(SÉRIE DE TÂCHES)
a) Nommez toutes les conseillères référendaires présentes à l'audience publique, selon l'arrêt.
b) Recopiez, s'il vous plaît, le passage de l'arrêt allant de "2°/ La Fédération" jusqu'à "à la cassation.".

(TEXTE DE LA PAGE)
Cass. soc. n° 24-15.269

5 novembre 2025

SOC.

CZ

COUR DE CASSATION
______________________

Arrêt du 5 novembre 2025

Cassation partielle

M. HUGLO, conseiller doyen
faisant fonction de président

Arrêt n° 1028 FS

Pourvoi n° T 24-15.269

R É P U B L I Q U E F R A N Ç A I S E

_________________________

AU NOM DU PEUPLE FRANÇAIS
_________________________

ARRÊT DE LA COUR DE CASSATION, CHAMBRE SOCIALE, DU 5 NOVEMBRE 2025

1°/ La Confédération générale du travail,

2°/ La Fédération des travailleurs de la métallurgie CGT,

tous deux ayant leur siège au [Adresse 2],

ont formé le pourvoi n° T 24-15.269 contre l'arrêt rendu le 14 mars 2024 par la cour d'appel de Paris (pôle 6, chambre 2), dans le litige les opposant :

1°/ à la société Safran aircraft engines, société par actions simplifiée, dont le siège est [Adresse 1],

2°/ à la Défenseure des droits, domiciliée [Adresse 3],

défenderesses à la cassation.

Les demandeurs invoquent, à l'appui de leur pourvoi, trois moyens de cassation.

La Défenseure des droits a présenté des observations en application de l'article 33 de la loi organique n° 2011-333 du 29 mars 2011.

Le dossier a été communiqué au procureur général.

Sur le rapport de Mme Ott, conseillère, les observations de la SCP Lyon-Caen et Thiriez, avocat de la Confédération générale du travail, et de la Fédération des travailleurs de la métallurgie CGT, de la SCP Gatineau, Fattaccini et Rebeyrol, avocat de la société Safran aircraft engines, et l'avis de Mme Canas, avocate générale, après débats en l'audience publique du 1er octobre 2025 où étaient présents M. Huglo, conseiller doyen faisant fonction de président, Mme Ott, conseillère la plus ancienne faisant fonction de doyenne, Mmes Sommé, Bérard, M. Dieu, Mme Depelley, conseillers, Mmes Chamley-Coulet, Lanoue, Ollivier, Arsac, conseillères référendaires, Mme Canas, avocate générale, et Mme Pontonnier, greffière de chambre,

la chambre sociale de la Cour de cassation, composée, en application de l'article R. 431-5 du code de l'organisation judiciaire, du président et des conseillers précités, après en avoir délibéré conformément à la loi, a rendu le présent arrêt.

Faits et procédure

1. Selon l'arrêt attaqué (Paris, 14 mars 2024), la société nationale d'étude et de construction de moteurs d'aviation SNECMA, devenue la société Safran aircraft engines (la société), appartenant au groupe Safran depuis 2004, exerce une activité industrielle et commerciale de conception, développement et production de moteurs pour les avions civils et militaires, les lanceurs spatiaux et les satellites. Elle emploie environ 58 000 personnes, dont en France dans onze sites sur le territoire national environ 12 000 salariés représentés par environ 450 salariés titulaires de mandat de représentation du personnel et soumis à la convention collective de la métallurgie.

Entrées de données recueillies
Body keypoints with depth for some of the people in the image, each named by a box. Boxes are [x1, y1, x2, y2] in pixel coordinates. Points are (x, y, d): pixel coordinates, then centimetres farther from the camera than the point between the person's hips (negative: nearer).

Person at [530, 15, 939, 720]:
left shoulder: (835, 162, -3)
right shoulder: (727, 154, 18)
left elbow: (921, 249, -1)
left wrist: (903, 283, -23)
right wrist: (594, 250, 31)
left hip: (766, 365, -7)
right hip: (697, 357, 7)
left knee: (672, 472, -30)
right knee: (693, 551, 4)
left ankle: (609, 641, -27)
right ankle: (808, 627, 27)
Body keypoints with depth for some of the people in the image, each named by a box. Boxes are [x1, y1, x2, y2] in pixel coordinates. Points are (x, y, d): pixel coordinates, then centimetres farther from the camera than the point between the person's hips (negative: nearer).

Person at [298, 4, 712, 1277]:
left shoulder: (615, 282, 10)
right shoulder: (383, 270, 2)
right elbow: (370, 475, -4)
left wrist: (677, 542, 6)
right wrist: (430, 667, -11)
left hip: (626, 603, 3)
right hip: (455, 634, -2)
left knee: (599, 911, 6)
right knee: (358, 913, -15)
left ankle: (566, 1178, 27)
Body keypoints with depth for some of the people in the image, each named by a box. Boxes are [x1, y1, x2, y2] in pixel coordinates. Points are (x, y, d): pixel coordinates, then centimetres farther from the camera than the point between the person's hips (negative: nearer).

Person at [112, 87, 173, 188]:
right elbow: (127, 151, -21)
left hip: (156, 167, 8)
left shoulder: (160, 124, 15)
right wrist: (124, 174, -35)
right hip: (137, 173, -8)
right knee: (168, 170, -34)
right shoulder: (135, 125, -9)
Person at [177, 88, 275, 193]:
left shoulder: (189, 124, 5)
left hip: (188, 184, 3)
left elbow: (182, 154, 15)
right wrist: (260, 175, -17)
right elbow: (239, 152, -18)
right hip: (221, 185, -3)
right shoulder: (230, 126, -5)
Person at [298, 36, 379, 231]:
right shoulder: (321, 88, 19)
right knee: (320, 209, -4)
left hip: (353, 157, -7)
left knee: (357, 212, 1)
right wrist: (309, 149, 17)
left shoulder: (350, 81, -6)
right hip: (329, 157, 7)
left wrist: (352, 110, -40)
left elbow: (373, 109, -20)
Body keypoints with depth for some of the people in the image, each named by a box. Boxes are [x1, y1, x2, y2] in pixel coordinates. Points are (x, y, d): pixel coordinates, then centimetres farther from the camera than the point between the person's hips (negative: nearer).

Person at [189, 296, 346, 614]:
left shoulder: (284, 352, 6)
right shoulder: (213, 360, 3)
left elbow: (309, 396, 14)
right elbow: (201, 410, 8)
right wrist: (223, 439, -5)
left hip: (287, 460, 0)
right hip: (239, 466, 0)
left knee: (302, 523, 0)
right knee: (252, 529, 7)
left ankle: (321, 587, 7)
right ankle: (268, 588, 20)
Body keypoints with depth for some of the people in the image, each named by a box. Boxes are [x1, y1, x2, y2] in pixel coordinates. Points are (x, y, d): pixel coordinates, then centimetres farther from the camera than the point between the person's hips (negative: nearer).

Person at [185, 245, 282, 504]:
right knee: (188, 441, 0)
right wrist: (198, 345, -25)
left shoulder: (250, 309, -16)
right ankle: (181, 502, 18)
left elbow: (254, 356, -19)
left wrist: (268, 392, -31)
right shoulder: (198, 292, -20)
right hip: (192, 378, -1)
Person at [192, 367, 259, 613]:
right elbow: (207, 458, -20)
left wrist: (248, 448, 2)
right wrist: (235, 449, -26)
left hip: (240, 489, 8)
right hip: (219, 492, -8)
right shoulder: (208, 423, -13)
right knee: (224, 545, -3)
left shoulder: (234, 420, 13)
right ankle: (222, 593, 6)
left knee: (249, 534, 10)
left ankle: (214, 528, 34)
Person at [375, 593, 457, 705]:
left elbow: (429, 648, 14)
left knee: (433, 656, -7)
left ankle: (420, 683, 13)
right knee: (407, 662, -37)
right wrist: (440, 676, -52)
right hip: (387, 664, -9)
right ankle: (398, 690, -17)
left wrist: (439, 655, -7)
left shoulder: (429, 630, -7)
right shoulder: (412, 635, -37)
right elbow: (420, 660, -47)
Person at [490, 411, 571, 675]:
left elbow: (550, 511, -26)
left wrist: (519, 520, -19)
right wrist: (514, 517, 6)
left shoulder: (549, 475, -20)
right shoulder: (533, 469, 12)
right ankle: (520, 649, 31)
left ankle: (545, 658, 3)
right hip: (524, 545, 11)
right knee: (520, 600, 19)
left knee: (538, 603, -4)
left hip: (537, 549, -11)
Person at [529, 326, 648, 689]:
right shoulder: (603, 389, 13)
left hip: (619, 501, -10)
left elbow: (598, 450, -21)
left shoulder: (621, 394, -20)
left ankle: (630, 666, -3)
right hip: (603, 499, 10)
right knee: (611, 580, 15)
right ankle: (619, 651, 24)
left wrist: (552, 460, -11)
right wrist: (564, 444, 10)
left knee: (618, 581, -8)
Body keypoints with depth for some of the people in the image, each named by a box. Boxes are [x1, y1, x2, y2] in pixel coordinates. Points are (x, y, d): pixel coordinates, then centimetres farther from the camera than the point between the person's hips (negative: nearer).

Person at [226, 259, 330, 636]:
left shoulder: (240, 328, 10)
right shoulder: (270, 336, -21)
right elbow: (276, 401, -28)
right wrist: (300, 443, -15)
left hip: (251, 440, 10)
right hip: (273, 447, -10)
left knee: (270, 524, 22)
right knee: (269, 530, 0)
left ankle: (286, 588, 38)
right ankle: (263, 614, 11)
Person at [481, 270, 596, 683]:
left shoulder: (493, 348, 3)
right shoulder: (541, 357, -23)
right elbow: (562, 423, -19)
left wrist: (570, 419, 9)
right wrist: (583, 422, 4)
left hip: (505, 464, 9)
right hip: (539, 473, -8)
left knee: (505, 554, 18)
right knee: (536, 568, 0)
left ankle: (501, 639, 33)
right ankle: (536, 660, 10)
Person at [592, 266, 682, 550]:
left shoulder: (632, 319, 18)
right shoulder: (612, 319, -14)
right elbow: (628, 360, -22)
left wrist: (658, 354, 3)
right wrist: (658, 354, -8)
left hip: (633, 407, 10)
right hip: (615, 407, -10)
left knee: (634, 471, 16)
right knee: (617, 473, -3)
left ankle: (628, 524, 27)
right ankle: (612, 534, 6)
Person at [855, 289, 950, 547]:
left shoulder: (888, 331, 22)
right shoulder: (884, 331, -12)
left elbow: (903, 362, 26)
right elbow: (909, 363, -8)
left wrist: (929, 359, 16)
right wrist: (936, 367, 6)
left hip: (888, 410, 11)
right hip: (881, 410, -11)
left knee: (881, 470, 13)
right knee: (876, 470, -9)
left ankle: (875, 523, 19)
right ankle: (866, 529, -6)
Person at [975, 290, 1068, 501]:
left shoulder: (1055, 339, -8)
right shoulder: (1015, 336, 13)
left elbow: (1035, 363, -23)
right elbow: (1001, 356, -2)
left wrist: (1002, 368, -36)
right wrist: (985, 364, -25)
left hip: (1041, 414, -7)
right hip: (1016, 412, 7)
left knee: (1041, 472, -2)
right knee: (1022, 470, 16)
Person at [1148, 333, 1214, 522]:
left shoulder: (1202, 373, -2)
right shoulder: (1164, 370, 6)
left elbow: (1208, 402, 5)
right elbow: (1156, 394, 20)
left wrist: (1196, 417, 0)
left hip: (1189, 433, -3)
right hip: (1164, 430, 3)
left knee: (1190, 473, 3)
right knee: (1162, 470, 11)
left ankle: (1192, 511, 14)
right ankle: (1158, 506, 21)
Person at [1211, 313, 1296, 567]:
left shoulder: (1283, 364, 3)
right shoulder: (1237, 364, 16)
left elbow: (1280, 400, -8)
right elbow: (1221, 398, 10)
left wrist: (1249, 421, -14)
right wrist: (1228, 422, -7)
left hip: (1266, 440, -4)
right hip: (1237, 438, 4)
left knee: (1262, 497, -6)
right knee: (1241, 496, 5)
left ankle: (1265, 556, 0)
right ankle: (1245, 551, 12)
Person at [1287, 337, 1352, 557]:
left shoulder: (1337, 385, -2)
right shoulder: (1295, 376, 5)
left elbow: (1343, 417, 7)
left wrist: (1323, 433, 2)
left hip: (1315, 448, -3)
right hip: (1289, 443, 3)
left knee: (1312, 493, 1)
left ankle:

(RÉPONSES PAR NUMÉRO)
a) Mme Chamley-Coulet, Mme Lanoue, Mme Ollivier, Mme Arsac

b)
2°/ La Fédération des travailleurs de la métallurgie CGT,

tous deux ayant leur siège au [Adresse 2],

ont formé le pourvoi n° T 24-15.269 contre l'arrêt rendu le 14 mars 2024 par la cour d'appel de Paris (pôle 6, chambre 2), dans le litige les opposant :

1°/ à la société Safran aircraft engines, société par actions simplifiée, dont le siège est [Adresse 1],

2°/ à la Défenseure des droits, domiciliée [Adresse 3],

défenderesses à la cassation.